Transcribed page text

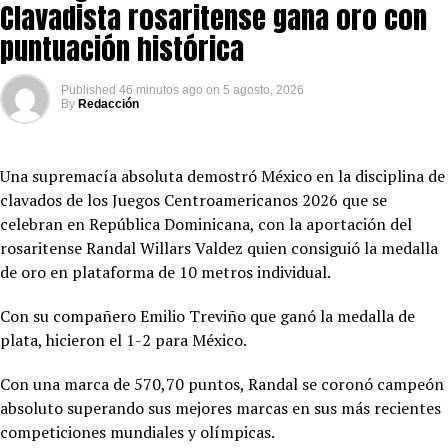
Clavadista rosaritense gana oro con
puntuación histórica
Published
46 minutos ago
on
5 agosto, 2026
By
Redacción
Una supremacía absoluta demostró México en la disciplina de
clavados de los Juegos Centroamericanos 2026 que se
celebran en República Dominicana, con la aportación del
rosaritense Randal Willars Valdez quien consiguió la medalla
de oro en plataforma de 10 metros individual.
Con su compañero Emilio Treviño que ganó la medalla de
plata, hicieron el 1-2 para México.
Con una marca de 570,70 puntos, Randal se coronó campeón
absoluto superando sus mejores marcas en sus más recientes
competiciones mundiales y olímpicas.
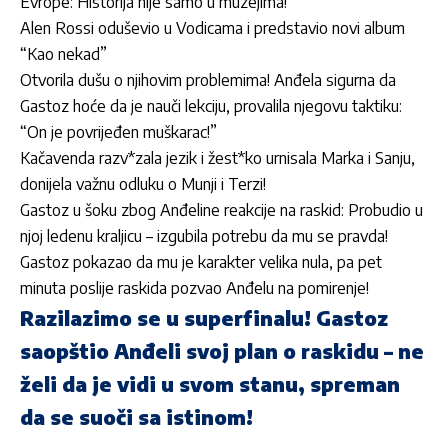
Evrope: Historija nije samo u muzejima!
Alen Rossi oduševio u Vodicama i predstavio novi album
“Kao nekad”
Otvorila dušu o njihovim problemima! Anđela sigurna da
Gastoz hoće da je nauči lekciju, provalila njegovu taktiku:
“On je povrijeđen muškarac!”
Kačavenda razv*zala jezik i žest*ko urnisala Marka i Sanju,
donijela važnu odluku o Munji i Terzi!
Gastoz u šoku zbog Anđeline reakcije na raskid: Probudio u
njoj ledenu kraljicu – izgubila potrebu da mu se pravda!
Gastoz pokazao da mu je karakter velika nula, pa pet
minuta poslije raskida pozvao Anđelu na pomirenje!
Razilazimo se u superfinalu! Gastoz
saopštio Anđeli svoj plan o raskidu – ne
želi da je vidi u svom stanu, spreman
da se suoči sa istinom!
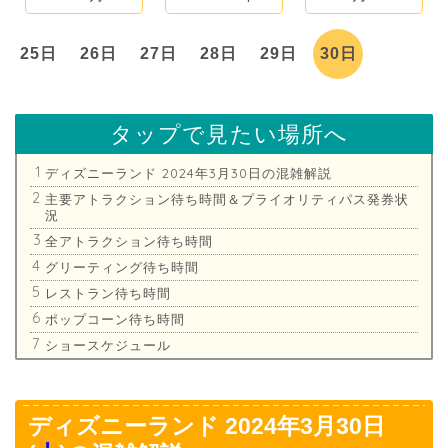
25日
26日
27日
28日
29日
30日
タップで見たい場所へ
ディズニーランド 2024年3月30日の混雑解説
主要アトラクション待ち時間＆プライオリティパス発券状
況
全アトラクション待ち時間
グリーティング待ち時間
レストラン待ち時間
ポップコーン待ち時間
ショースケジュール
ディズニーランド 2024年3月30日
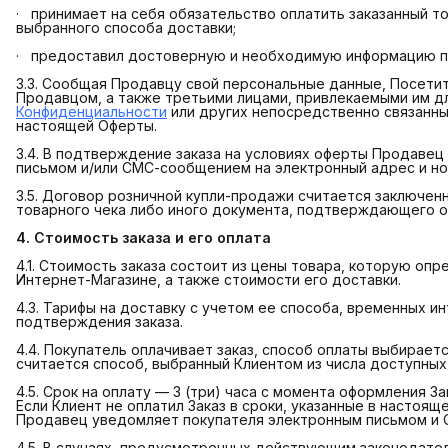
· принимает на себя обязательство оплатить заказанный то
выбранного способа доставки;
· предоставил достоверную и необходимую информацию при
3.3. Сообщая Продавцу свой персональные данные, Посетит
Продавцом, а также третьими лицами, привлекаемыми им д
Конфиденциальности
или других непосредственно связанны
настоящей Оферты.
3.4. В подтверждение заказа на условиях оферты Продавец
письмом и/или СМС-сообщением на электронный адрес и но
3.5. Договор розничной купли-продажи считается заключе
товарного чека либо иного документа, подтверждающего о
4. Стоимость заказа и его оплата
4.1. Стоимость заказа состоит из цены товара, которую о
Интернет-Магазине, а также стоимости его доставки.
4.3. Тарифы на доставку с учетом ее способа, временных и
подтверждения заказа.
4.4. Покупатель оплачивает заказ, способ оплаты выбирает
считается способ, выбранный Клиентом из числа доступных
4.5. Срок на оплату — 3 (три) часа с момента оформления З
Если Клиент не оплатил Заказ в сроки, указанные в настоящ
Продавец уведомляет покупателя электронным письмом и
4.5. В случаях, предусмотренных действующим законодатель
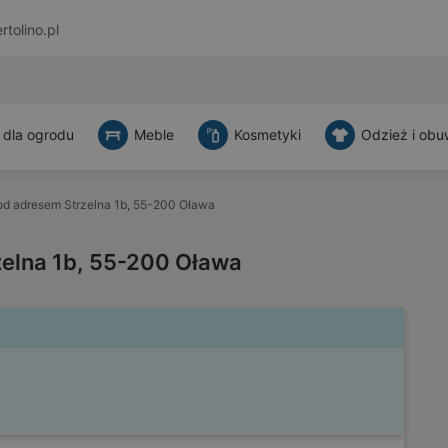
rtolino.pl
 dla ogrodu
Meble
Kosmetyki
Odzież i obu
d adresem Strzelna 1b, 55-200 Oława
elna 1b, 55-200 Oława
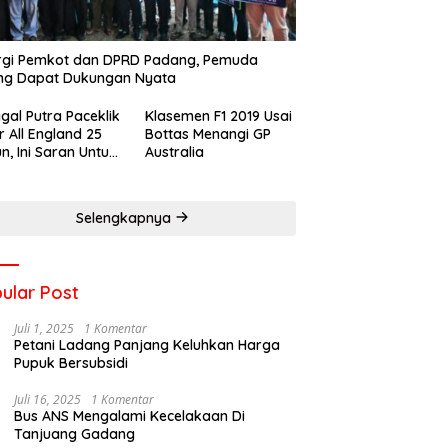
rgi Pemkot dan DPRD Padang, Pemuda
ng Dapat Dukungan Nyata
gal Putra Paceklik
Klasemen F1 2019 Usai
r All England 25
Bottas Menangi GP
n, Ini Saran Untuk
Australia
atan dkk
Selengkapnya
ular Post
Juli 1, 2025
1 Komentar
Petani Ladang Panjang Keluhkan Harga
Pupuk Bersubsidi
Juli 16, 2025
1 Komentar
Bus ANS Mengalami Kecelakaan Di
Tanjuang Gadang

# TASK INSTRUCTIONS
Reproduce the transcribed text of all the records with every "Komentar" changed to "Comment" and nothing else altered. Leave the pictures out of your answer.

# WRITTEN REPLY
Clavadista rosaritense gana oro con
puntuación histórica
Published
46 minutos ago
on
5 agosto, 2026
By
Redacción
Una supremacía absoluta demostró México en la disciplina de
clavados de los Juegos Centroamericanos 2026 que se
celebran en República Dominicana, con la aportación del
rosaritense Randal Willars Valdez quien consiguió la medalla
de oro en plataforma de 10 metros individual.
Con su compañero Emilio Treviño que ganó la medalla de
plata, hicieron el 1-2 para México.
Con una marca de 570,70 puntos, Randal se coronó campeón
absoluto superando sus mejores marcas en sus más recientes
competiciones mundiales y olímpicas.
Evrope: Historija nije samo u muzejima!
Alen Rossi oduševio u Vodicama i predstavio novi album
“Kao nekad”
Otvorila dušu o njihovim problemima! Anđela sigurna da
Gastoz hoće da je nauči lekciju, provalila njegovu taktiku:
“On je povrijeđen muškarac!”
Kačavenda razv*zala jezik i žest*ko urnisala Marka i Sanju,
donijela važnu odluku o Munji i Terzi!
Gastoz u šoku zbog Anđeline reakcije na raskid: Probudio u
njoj ledenu kraljicu – izgubila potrebu da mu se pravda!
Gastoz pokazao da mu je karakter velika nula, pa pet
minuta poslije raskida pozvao Anđelu na pomirenje!
Razilazimo se u superfinalu! Gastoz
saopštio Anđeli svoj plan o raskidu – ne
želi da je vidi u svom stanu, spreman
da se suoči sa istinom!
25日
26日
27日
28日
29日
30日
タップで見たい場所へ
ディズニーランド 2024年3月30日の混雑解説
主要アトラクション待ち時間＆プライオリティパス発券状
況
全アトラクション待ち時間
グリーティング待ち時間
レストラン待ち時間
ポップコーン待ち時間
ショースケジュール
ディズニーランド 2024年3月30日
· принимает на себя обязательство оплатить заказанный то
выбранного способа доставки;
· предоставил достоверную и необходимую информацию при
3.3. Сообщая Продавцу свой персональные данные, Посетит
Продавцом, а также третьими лицами, привлекаемыми им д
Конфиденциальности
или других непосредственно связанны
настоящей Оферты.
3.4. В подтверждение заказа на условиях оферты Продавец
письмом и/или СМС-сообщением на электронный адрес и но
3.5. Договор розничной купли-продажи считается заключе
товарного чека либо иного документа, подтверждающего о
4. Стоимость заказа и его оплата
4.1. Стоимость заказа состоит из цены товара, которую о
Интернет-Магазине, а также стоимости его доставки.
4.3. Тарифы на доставку с учетом ее способа, временных и
подтверждения заказа.
4.4. Покупатель оплачивает заказ, способ оплаты выбирает
считается способ, выбранный Клиентом из числа доступных
4.5. Срок на оплату — 3 (три) часа с момента оформления З
Если Клиент не оплатил Заказ в сроки, указанные в настоящ
Продавец уведомляет покупателя электронным письмом и
4.5. В случаях, предусмотренных действующим законодатель
rtolino.pl
 dla ogrodu
Meble
Kosmetyki
Odzież i obu
d adresem Strzelna 1b, 55-200 Oława
elna 1b, 55-200 Oława
rgi Pemkot dan DPRD Padang, Pemuda
ng Dapat Dukungan Nyata
gal Putra Paceklik
Klasemen F1 2019 Usai
r All England 25
Bottas Menangi GP
n, Ini Saran Untuk
Australia
atan dkk
Selengkapnya
ular Post
Juli 1, 2025
1 Comment
Petani Ladang Panjang Keluhkan Harga
Pupuk Bersubsidi
Juli 16, 2025
1 Comment
Bus ANS Mengalami Kecelakaan Di
Tanjuang Gadang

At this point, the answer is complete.